Among the least picture-posting communities are the Canon EOS R and Nikon Z as well as Sony full frame E-mount – presumably these communities are too busy discussing which out of the three systems is best to actually take pictures and post them. There is also an interesting trend in terms of price. Even if we take compacts out of the equation, we still see that, most notably among mirrorless systems – where the Nikon 1 and Canon EOS M by far outperform the Nikon Z and EOS R in picture posting – owning affordable cameras seems to lead to picture-posting – and that makes for happy communities.
And while on the subject of Nikon and Canon: Nikon leads Canon in all three mentioned categories – the 1 over the M, the Coolpix over the Powershot, and the Z over the R. This trend continues with Nikon lenses over Canon (by a negligible margin) and DSLRs for both the pro and non-pro APS-C groups. Only in Nikon FX vs. Canon full-frame, does Nikon not succeed. So for those wanting to keep score, it’s Nikon 6 : Canon 1. On the evidence presented so far, Nikon communities might be the happier ones out of the two major brands.
Why is the pro FX category the outlier?
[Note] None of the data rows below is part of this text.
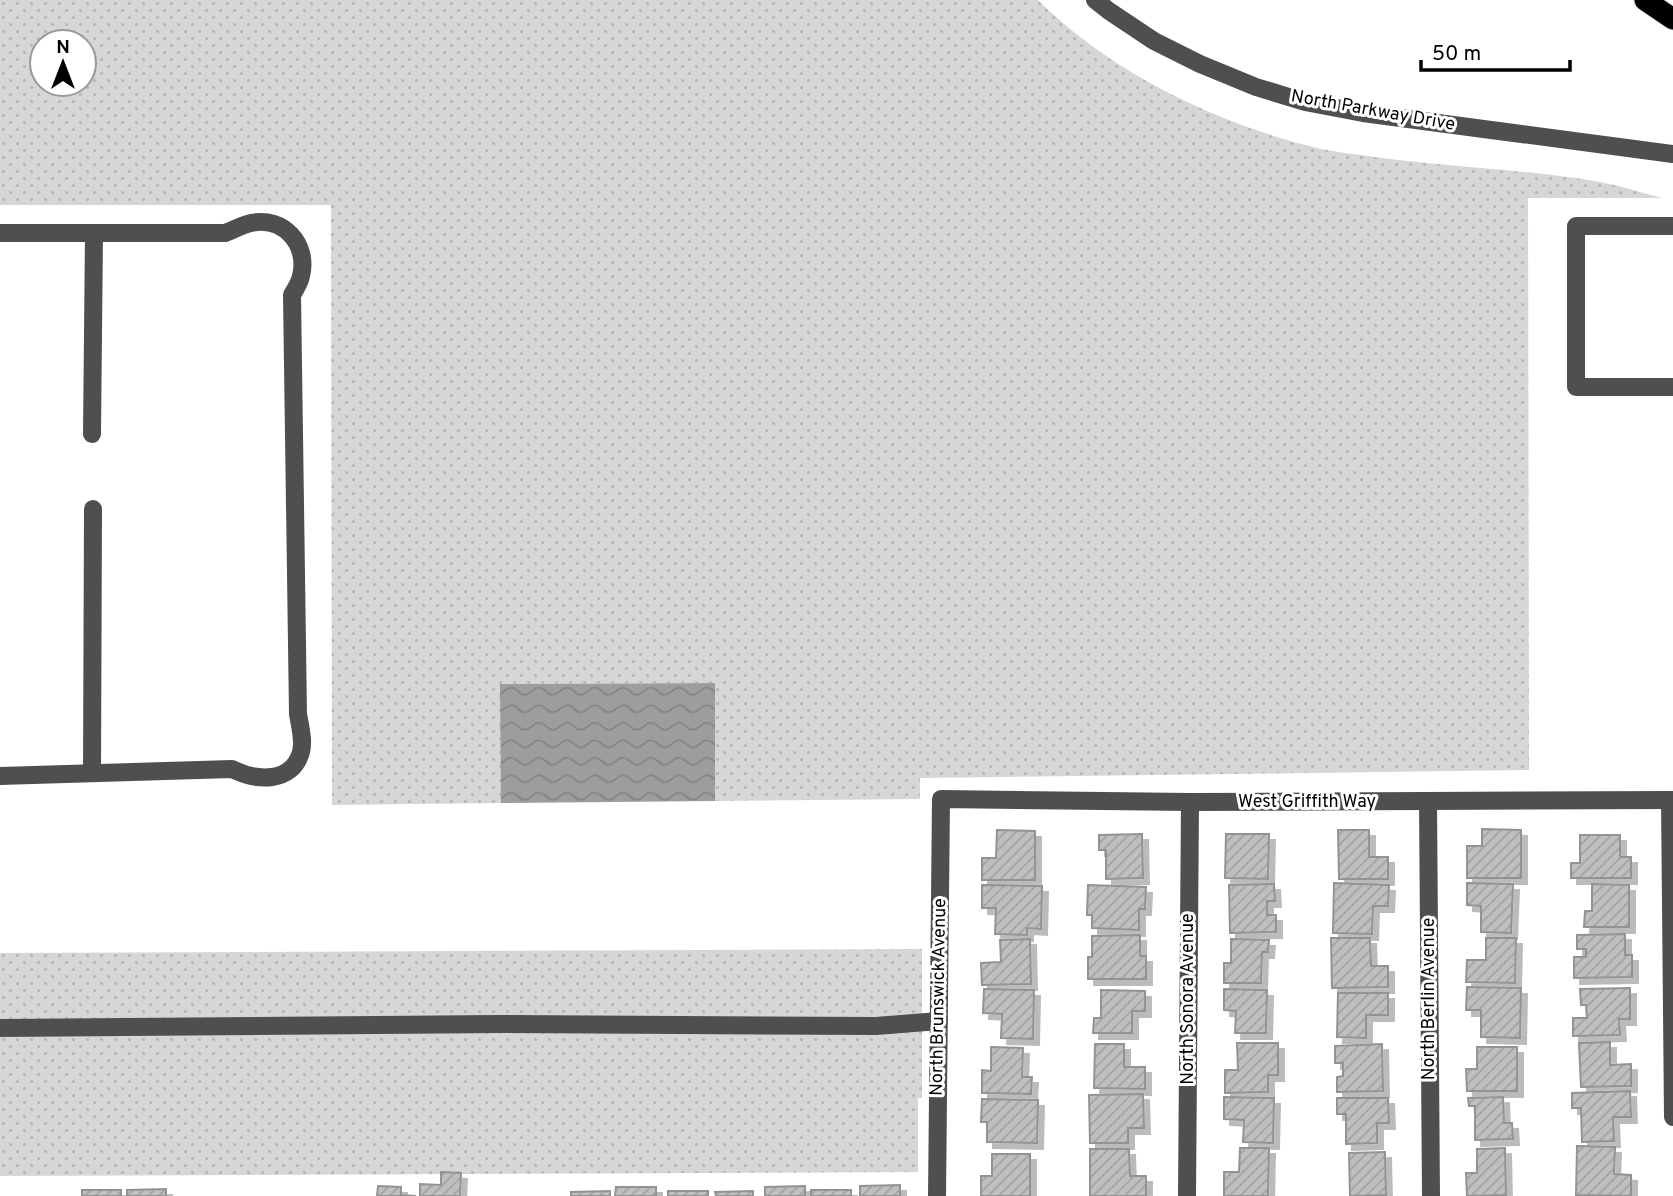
<svg xmlns="http://www.w3.org/2000/svg" width="1673" height="1196" viewBox="0 0 1673 1196" font-family="Overpass,sans-serif">
	<style>
		.grass { fill: url(#grass-dots); fill-rule: evenodd }
		.water { fill: url(#water-waves) }
		.building { fill: url(#building-hatch); stroke: #939393; stroke-width: 2; filter: url(#shadow) }
		.lines { fill: none; stroke-linecap: round; stroke-linejoin: round }
		.highway-casing { stroke: #dbdbdb; stroke-width: 23 }
		.minor { stroke: #4f4f4f; stroke-width: 18 }
		.highway { stroke: #000; stroke-width: 21 }
		.labels { text-anchor: middle; dominant-baseline: central; stroke-width: 6; stroke-linejoin: round; paint-order: stroke }
		.street-label { font-size: 18px; fill: #000; stroke: #fff }
	</style>
	<defs>
		<pattern id="grass-dots" width="8" height="8" patternUnits="userSpaceOnUse" patternTransform="scale(1.75)"><rect width="8" height="8" fill="#d6d6d6"/><path d="M2 2h.1M6 6h.1" fill="none" stroke="#b6b6b6" stroke-width="1.8" stroke-linecap="round"/></pattern>
		<pattern id="water-waves" width="16" height="10" patternUnits="userSpaceOnUse" patternTransform="scale(1.75)"><rect width="16" height="10" fill="#9d9d9d"/><path d="M0 5q4-4 8 0t8 0" fill="none" stroke="#858585"/></pattern>
		<pattern id="building-hatch" width="6" height="6" patternUnits="userSpaceOnUse" patternTransform="scale(1.75)"><rect width="6" height="6" fill="#bfbfbf"/><path d="M-1 1l2-2M0 6l6-6M5 7l2-2" fill="none" stroke="#a2a2a2"/></pattern>
		<filter id="shadow"><feDropShadow dx="6" dy="6" stdDeviation="0" flood-color="#0004"/></filter>
	</defs>
	<rect width="100%" height="100%" fill="#fff"/>
	<g class="grass">
		<path d="M0,0H1038C1112,74 1220,125 1321,149C1337,152 1353,154 1368,156C1444,167 1520,169 1595,181C1617,185 1640,192 1662,198H1528L1529,770L920,778V799L715,801L714,683L501,684V803L332,805L331,205H0ZM42,42H84V84H42Z"/>
		<path d="M922,949V1098H918V1172L0,1176V953Z"/>
	</g>
	<path class="water" d="M715,683V801L501,803L500,684Z"/>
	<g class="building">
		<path d="M1482,829L1521,830V878H1467V846H1482Z"/>
		<path d="M997,830L1035,831V880H982V858H996Z"/>
		<path d="M1338,830H1369V857H1388V879H1339Z"/>
		<path d="M1142,834L1143,878L1106,879V850H1099V835Z"/>
		<path d="M1226,834H1269L1268,879L1225,878Z"/>
		<path d="M1580,835H1620V857H1631V878H1571V863H1580Z"/>
		<path d="M1334,883L1389,885L1388,906H1373L1372,934L1333,933Z"/>
		<path d="M1467,883L1513,884L1511,933L1481,932V906L1467,905Z"/>
		<path d="M1274,884L1275,901H1267V915H1276V932L1230,933L1229,885Z"/>
		<path d="M1592,884L1629,885V927H1584L1585,911H1592Z"/>
		<path d="M982,885L1042,886L1041,929L1027,928V935L995,934L996,908H982Z"/>
		<path d="M1088,885L1146,887L1145,909H1139V930L1092,928V915H1087Z"/>
		<path d="M1625,934V955H1632V977L1574,978V957H1586V949H1577V935Z"/>
		<path d="M1140,935V956H1146V979H1088V957H1092V936Z"/>
		<path d="M1331,938H1370L1371,966H1388V987L1332,988Z"/>
		<path d="M1486,938H1516L1515,983L1466,982L1467,960H1486Z"/>
		<path d="M1030,939L1031,984L982,985L981,963L1001,962L1000,940Z"/>
		<path d="M1231,939L1269,940L1268,952H1262L1261,983H1224V963H1231Z"/>
		<path d="M1467,987L1521,988L1520,1038L1481,1037V1010H1466Z"/>
		<path d="M1630,988V1019H1619L1620,1035L1573,1036V1018H1587L1586,1005H1581L1580,989Z"/>
		<path d="M984,989L1034,990L1033,1039L1001,1038L1002,1014L983,1013Z"/>
		<path d="M1224,989L1267,990L1266,1033H1235L1236,1011L1224,1010Z"/>
		<path d="M1101,990L1145,991V1011H1132V1033H1093L1094,1018H1101Z"/>
		<path d="M1338,993H1388V1015H1366V1038L1337,1037Z"/>
		<path d="M1610,1042V1065L1631,1064V1086L1581,1087L1579,1043Z"/>
		<path d="M1237,1043H1278V1075H1268V1092L1225,1093V1070H1238Z"/>
		<path d="M1095,1044H1124V1067H1145V1089L1094,1088Z"/>
		<path d="M1382,1044L1383,1091L1337,1092V1077L1343,1076V1063H1335V1046Z"/>
		<path d="M991,1047L1023,1048L1022,1077H1032L1031,1094L982,1093V1070L991,1071Z"/>
		<path d="M1477,1047H1517V1091H1467L1466,1069H1477Z"/>
		<path d="M1630,1091L1631,1117H1613L1614,1141L1582,1142L1581,1108H1572V1093Z"/>
		<path d="M1143,1094L1144,1128H1128V1143H1090L1089,1095Z"/>
		<path d="M1224,1097L1274,1098L1273,1143L1243,1142L1244,1120L1224,1119Z"/>
		<path d="M1503,1097L1504,1123H1512L1513,1139L1475,1140V1106H1469L1468,1098Z"/>
		<path d="M1337,1098H1388L1389,1123H1377V1143L1346,1144V1114H1337Z"/>
		<path d="M982,1099L1038,1100L1037,1143L987,1142V1122H981Z"/>
		<path d="M1577,1146L1615,1147L1614,1174L1631,1175V1196L1576,1195Z"/>
		<path d="M1240,1148H1269L1268,1196H1224V1172H1239Z"/>
		<path d="M1505,1148L1506,1195L1467,1196L1466,1173H1477V1149Z"/>
		<path d="M1090,1149H1129L1130,1176H1146V1196H1090Z"/>
		<path d="M1385,1152L1386,1195L1350,1196L1349,1153Z"/>
		<path d="M992,1154H1030V1196H981V1176H992Z"/>
		<path d="M441,1172L461,1173L460,1196H420V1184L441,1185Z"/>
		<path d="M900,1185V1196H860V1186Z"/>
		<path d="M378,1186L401,1187V1195L416,1196H377Z"/>
		<path d="M805,1186V1196H765V1187Z"/>
		<path d="M616,1187H656V1196H615Z"/>
		<path d="M166,1189V1196H127V1190Z"/>
		<rect x="82" y="1190" width="39" height="6"/>
		<rect x="811" y="1190" width="40" height="6"/>
		<path d="M610,1191V1196H571V1192Z"/>
		<rect x="668" y="1191" width="40" height="5"/>
		<path d="M753,1191V1196H716L715,1192Z"/>
	</g>
	<g class="lines">
		<defs>
			<path id="highway" d="M1645,0L1673,19"/>
		</defs>
		<use href="#highway" class="highway-casing"/>
		<g class="minor">
			<path d="M1095,0L1109,11L1154,41L1200,64L1256,87L1305,102L1363,113L1673,154"/>
			<path d="M1673,226H1576V387H1673"/>
			<path d="M0,233H225C233,230 242,225 251,223C283,216 309,244 301,276C300,282 295,290 292,295L298,714C300,726 304,741 301,752C292,784 256,781 232,769L0,776"/>
			<path d="M92,434L94,233"/>
			<path d="M92,773L93,509"/>
			<path d="M1670,800L1673,1117"/>
			<path d="M1428,801L1431,1196"/>
			<path d="M0,1028L499,1024L876,1026L939,1021"/>
			<path d="M937,1196L941,799L1190,802L1673,800"/>
			<path d="M1187,1196L1190,802"/>
		</g>
		<use href="#highway" class="highway"/>
	</g>
	<g class="labels">
		<g class="street-label">
			<text transform="translate(1373 111) rotate(10)">North Parkway Drive</text>
			<text x="1307" y="802">West Griffith Way</text>
			<text transform="translate(939 997) rotate(-89)">North Brunswick Avenue</text>
			<text transform="translate(1188 999) rotate(-90)">North Sonora Avenue</text>
			<text transform="translate(1429 999) rotate(-90)">North Berlin Avenue</text>
		</g>
	</g>
	<g transform="translate(63 63)"><circle r="33" fill="#ffffff" stroke="#999999" stroke-width="2"/>
	<path d="M0-5L12 26L0 18L-12 26Z" fill="#000000"/>
	<text y="-10" font-size="19" font-weight="bold" text-anchor="middle" fill="#000000">N</text>
	</g>
	<path d="M1421 60v10h149v-10" fill="none" stroke="#000000" stroke-width="3.5"/>
	<text x="1432" y="60" font-size="21" fill="#000000" stroke="#ffffff" stroke-width="5" paint-order="stroke">50 m</text>
</svg>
Perhaps it’s because those users are more often shooting weddings and hence can’t share the pictures, while the Canon users more often shoot sports, where there are no such privacy concerns. One could probably look at the pictures and find out for sure, but that would be extending the scope of this presentation way beyond the original intention.
However, both Canon and Nikon together mostly populate the bottom end of the graph, joined there by Sony, the number 3 brand. The real rebels – those shooting less popular or perhaps, less mainstream, brands, might be the happier ones.